Required action - Span requested from the data below: the line with "Kostenloser Versand ab 500€ *" through the line with "Mariano di Iacopo detto Taccola e Lorenzo", both included. Give only these lines again, exactly, and leave every picture out.

BEGIN Input records

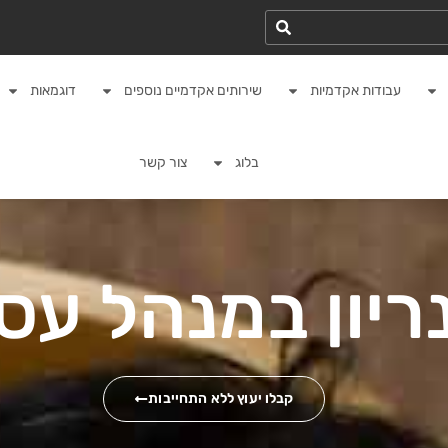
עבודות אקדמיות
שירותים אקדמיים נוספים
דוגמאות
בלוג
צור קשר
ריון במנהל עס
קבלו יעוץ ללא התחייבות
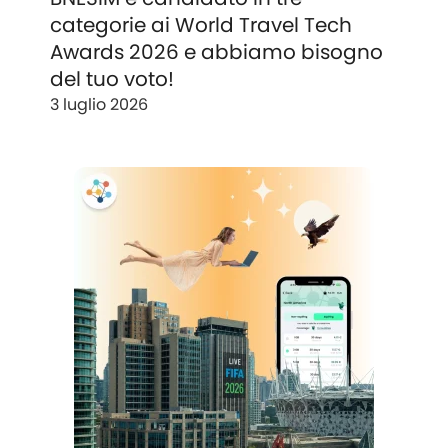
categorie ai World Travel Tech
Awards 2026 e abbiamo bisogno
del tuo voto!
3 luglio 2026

END Input records
BEGIN Input records

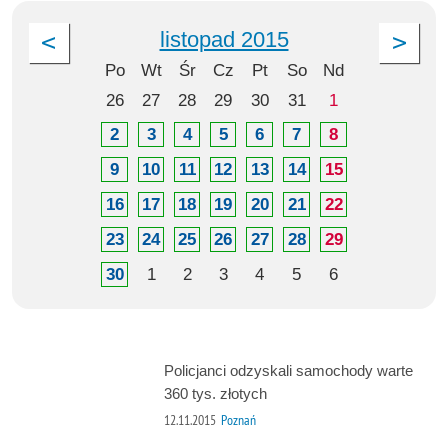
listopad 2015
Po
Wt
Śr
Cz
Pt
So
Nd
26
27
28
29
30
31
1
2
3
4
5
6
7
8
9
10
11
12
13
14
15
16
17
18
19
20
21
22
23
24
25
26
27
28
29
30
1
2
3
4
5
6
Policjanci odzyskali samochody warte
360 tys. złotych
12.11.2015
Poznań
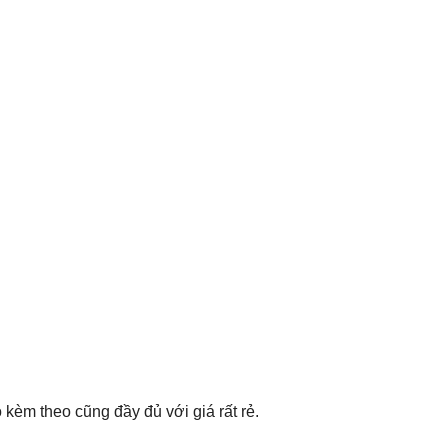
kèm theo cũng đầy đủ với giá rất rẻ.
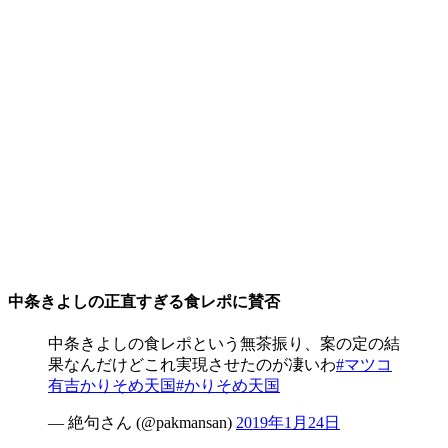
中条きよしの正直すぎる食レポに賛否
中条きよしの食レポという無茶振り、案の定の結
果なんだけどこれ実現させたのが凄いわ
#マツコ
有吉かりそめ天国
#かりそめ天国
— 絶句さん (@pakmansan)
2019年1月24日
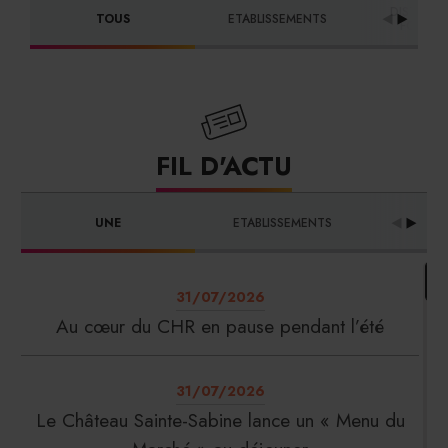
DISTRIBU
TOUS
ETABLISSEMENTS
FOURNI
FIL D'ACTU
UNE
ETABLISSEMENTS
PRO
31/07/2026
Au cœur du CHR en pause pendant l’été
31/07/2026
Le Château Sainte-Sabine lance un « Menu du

END Input records
BEGIN Input records

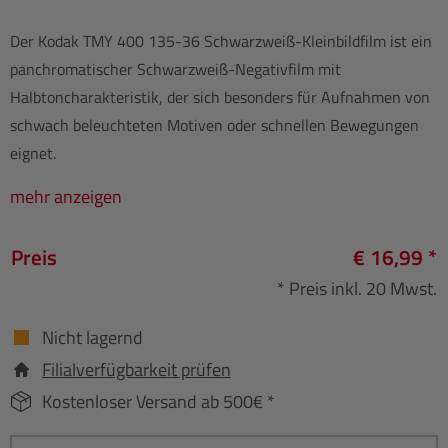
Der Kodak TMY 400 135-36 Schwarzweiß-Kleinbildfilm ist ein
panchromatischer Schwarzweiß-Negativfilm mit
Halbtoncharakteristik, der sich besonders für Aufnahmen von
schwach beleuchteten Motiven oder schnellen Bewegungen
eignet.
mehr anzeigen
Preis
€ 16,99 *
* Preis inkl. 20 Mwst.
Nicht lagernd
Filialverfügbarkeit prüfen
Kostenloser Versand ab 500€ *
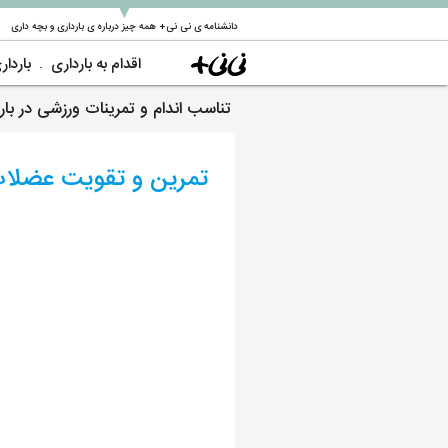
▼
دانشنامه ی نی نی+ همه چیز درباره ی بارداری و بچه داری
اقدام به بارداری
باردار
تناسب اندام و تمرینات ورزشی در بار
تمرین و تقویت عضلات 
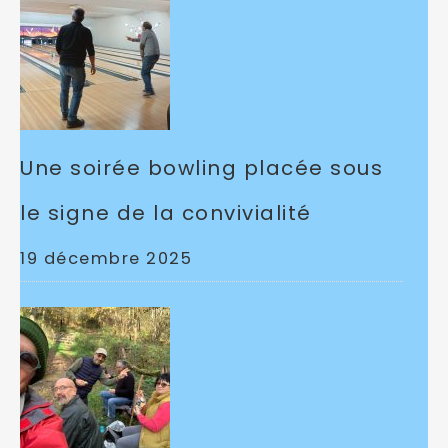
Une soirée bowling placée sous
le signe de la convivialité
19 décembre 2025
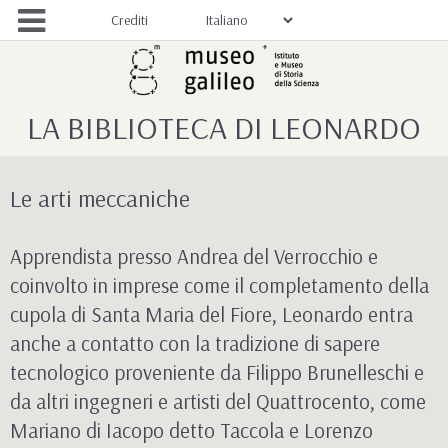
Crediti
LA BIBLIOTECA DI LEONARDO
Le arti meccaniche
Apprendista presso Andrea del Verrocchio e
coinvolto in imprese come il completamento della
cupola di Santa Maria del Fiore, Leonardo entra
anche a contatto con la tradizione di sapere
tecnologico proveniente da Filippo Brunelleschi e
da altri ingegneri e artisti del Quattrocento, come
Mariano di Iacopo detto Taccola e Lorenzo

END Input records

Result -
Kostenloser Versand ab 500€ *
▼
دانشنامه ی نی نی+ همه چیز درباره ی بارداری و بچه داری
اقدام به بارداری
باردار
تناسب اندام و تمرینات ورزشی در بار
تمرین و تقویت عضلات 
Une soirée bowling placée sous
le signe de la convivialité
19 décembre 2025
Crediti
LA BIBLIOTECA DI LEONARDO
Le arti meccaniche
Apprendista presso Andrea del Verrocchio e
coinvolto in imprese come il completamento della
cupola di Santa Maria del Fiore, Leonardo entra
anche a contatto con la tradizione di sapere
tecnologico proveniente da Filippo Brunelleschi e
da altri ingegneri e artisti del Quattrocento, come
Mariano di Iacopo detto Taccola e Lorenzo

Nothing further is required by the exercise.